Читать книгу Der Engel mit der Peitsche - Contessa Juliette - Страница 12

5. CoraX

Оглавление

Zehn Tage später kam ich wieder nach München und fand die Wohnung perfekt aufgeräumt vor. Am Spätnachmittag kam Björn von der Arbeit und verschleppte mich sofort in die Stadt. Ich sollte ein paar Leute kennen lernen, die er getroffen hatte, und mit denen er mich nun unbedingt bekannt machen wollte.

Kaum setzen in München ein paar Sonnenstrahlen am Straßenpflaster auf, stellen die Kellner der Cafés Tische und Stühle vors Lokal, und die Verdecke der Cabriolets surren nach hinten. Ich genoss den lauen Spätnachmittag und den Weg zum Lenbachplatz, wo wir an einem der Tische des Mövenpick bereits zwei Frauen winken sahen. „Juliette, ich möchte dich mit Verena und Cora bekannt machen“, stellte Björn uns einander vor. Verena war eine schlanke, großgewachsene Mittdreißigerin mit langem, schwarzem Haar und toller Figur, die durch einen schwarzen Lederrock, hohe Stiefel und einen schwarzen, engen Rollkragenpulli unter einer todschicken Lederjacke noch betont wurde. Ihre Freundin war das blonde Pendant: mittelgroß, platinblondes, schulterlanges Haar, blitzblaue Augen, schlank mit auffallend großem Busen. CoraX, wie ich sie von Beginn an nannte, musste ebenfalls um die Mitte Dreißig sein. Ein leuchtend blaues Stretchkleid betonte ihre Figur, sie trug hochhackige Stiefel bis zum Knie und einen Webpelzmantel.
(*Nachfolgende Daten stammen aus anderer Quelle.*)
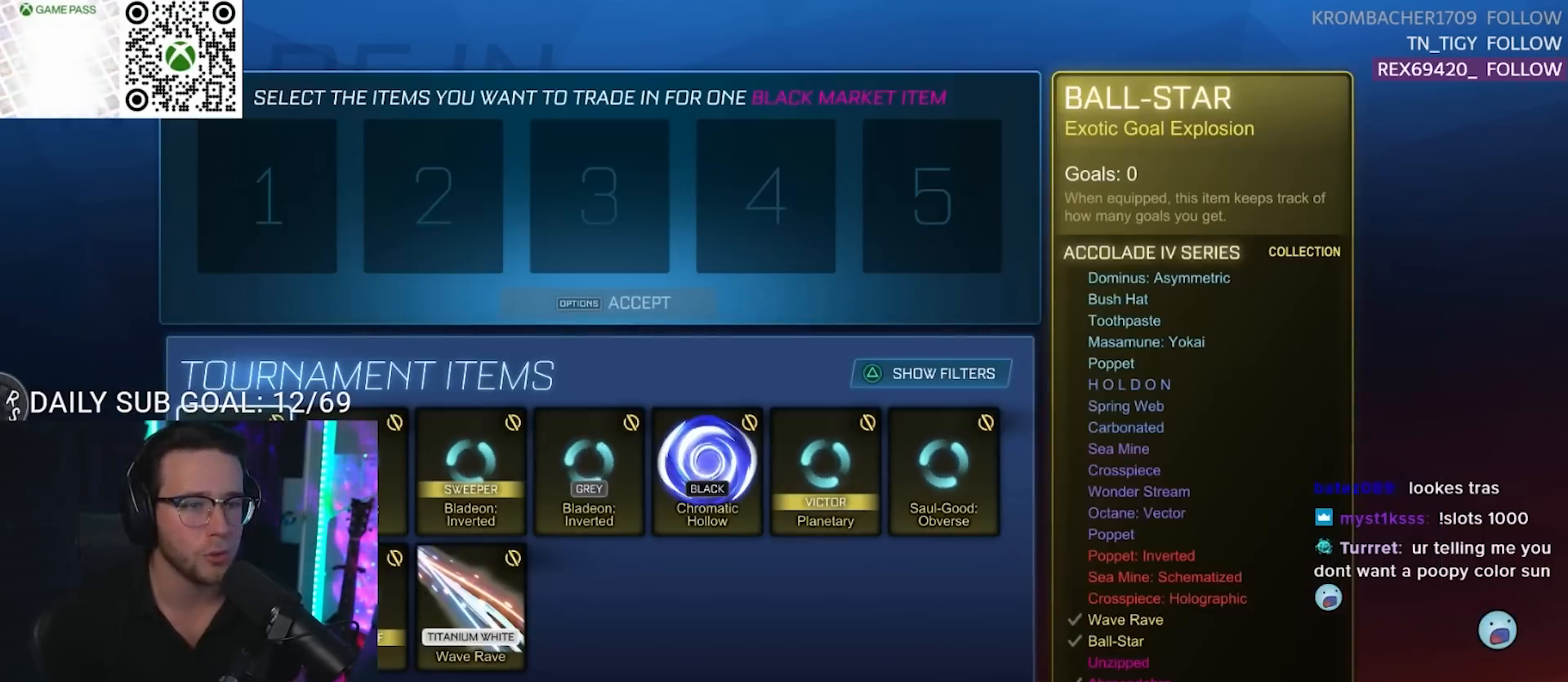
Gameplay with a controller (PlayStation layout); each line is a JSON object with the inputs held at the frame after it. "events" lists button and stick changes between this image and that frame as [ms after this image, input, new state], when the widget could be followed in between. Not read: L1 R1 SELECT START left_stick.
{"buttons": [], "right_stick": "center", "events": []}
Beide Damen sahen umwerfend aus.

In einem eleganten beigen Hosenanzug, der mich als Geschäftsfrau auswies, passte ich so gar nicht zu diesen sexy Frauen. Aus ihrer Kleidung und ihrem Auftreten schloss ich sofort, dass sie dominant veranlagt waren. Ich fragte gar nicht lange, woher Björn sie kannte, wir unterhielten uns gleich blendend. Schon bald kam das Gespräch auf S/M und CoraX erzählte von einem Domina-Studio, in dem es manchmal Vorführungen gab. „Ich helfe dort gelegentlich aus“, sagte sie offen. „Übermorgen ist wieder so ein Abend. Willst du kommen, Juliette?“ Es gäbe einen fixen Preis pro Person, und die Studio-Dominas würden vor den Gästen ihre Sklaven erziehen. Ich war begeistert. Bis dahin hatte ich meine Vorlieben im privaten Schlafzimmer ausgelebt und mir keine weiteren Gedanken gemacht, wo der Horizont für dominante Spiele lag. Nun wollte ich es wissen. „Da möchte ich unbedingt hin!“ rief ich also und drehte mich zu Björn: „Willst du auch?“ – „Sehr gern!“, kam es wie aus der Pistole geschossen.
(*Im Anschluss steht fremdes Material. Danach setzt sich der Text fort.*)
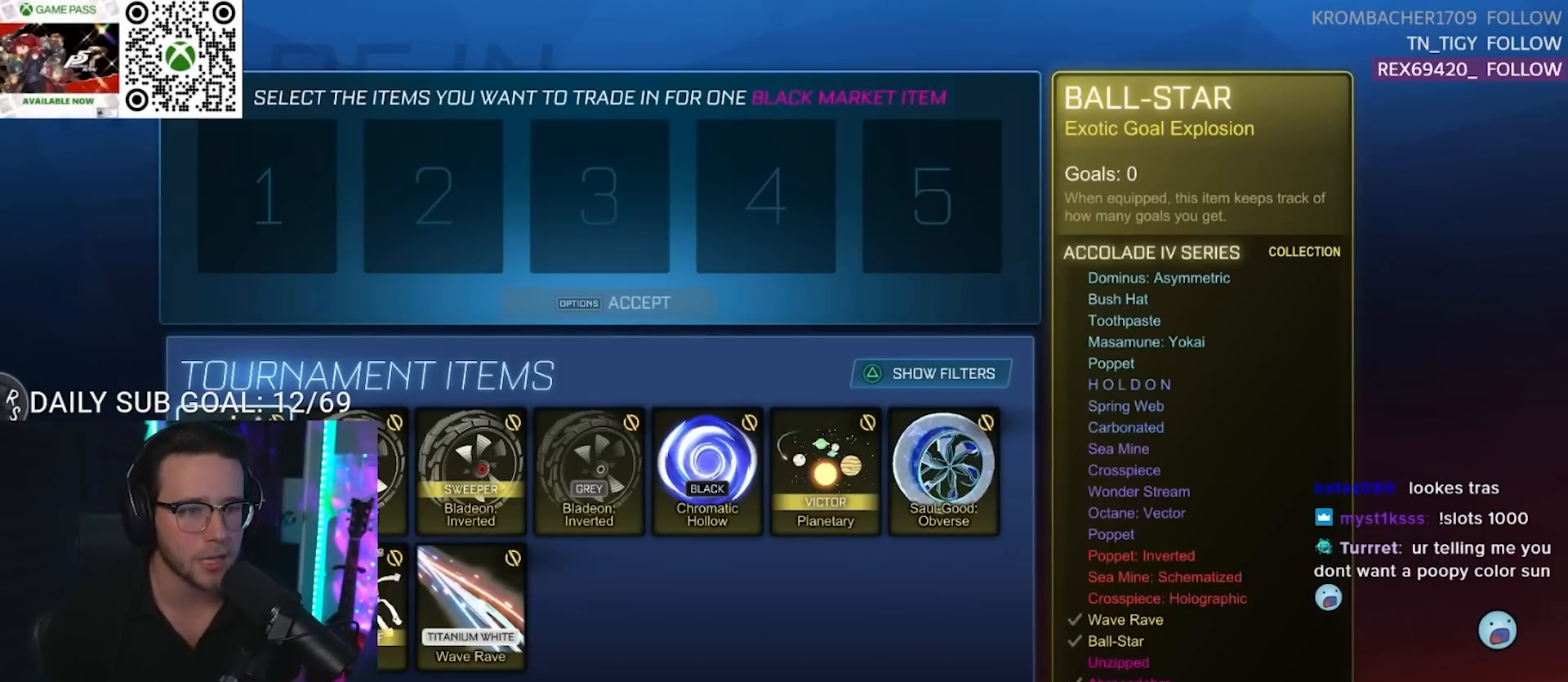
{"buttons": [], "right_stick": "center", "events": []}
Zu dieser Veranstaltung wollte ich passend gekleidet erscheinen. Ich fragte also Verena und CoraX, wo ich hier etwas Schönes bekäme. „Wir zeigen dir in Schwabing ein paar tolle Läden“, erklärten die zwei und wir brachen auf. Unser erstes Ziel war ein Schuhgeschäft in der Hohenstaufenstraße, in dem ich schwarze, spitze Lederpumps mit Plateausohle und extrem hohen Absätzen erstand. Dann entdeckte ich ein Paar schwarze Lederschnürstiefel. Ich forderte Björn auf, niederzuknien, mir die Stiefel anzuziehen und zu schnüren. Er sträubte sich zuerst. CoraX meinte: „Sonst bist du nicht so schüchtern.“ Noch bevor ich nachhaken konnte, kniete er sich eilig hin und nestelte an meinen Stiefeln. Ich war entzückt und vergaß völlig auf meine Frage, worauf CoraX denn da anspielte.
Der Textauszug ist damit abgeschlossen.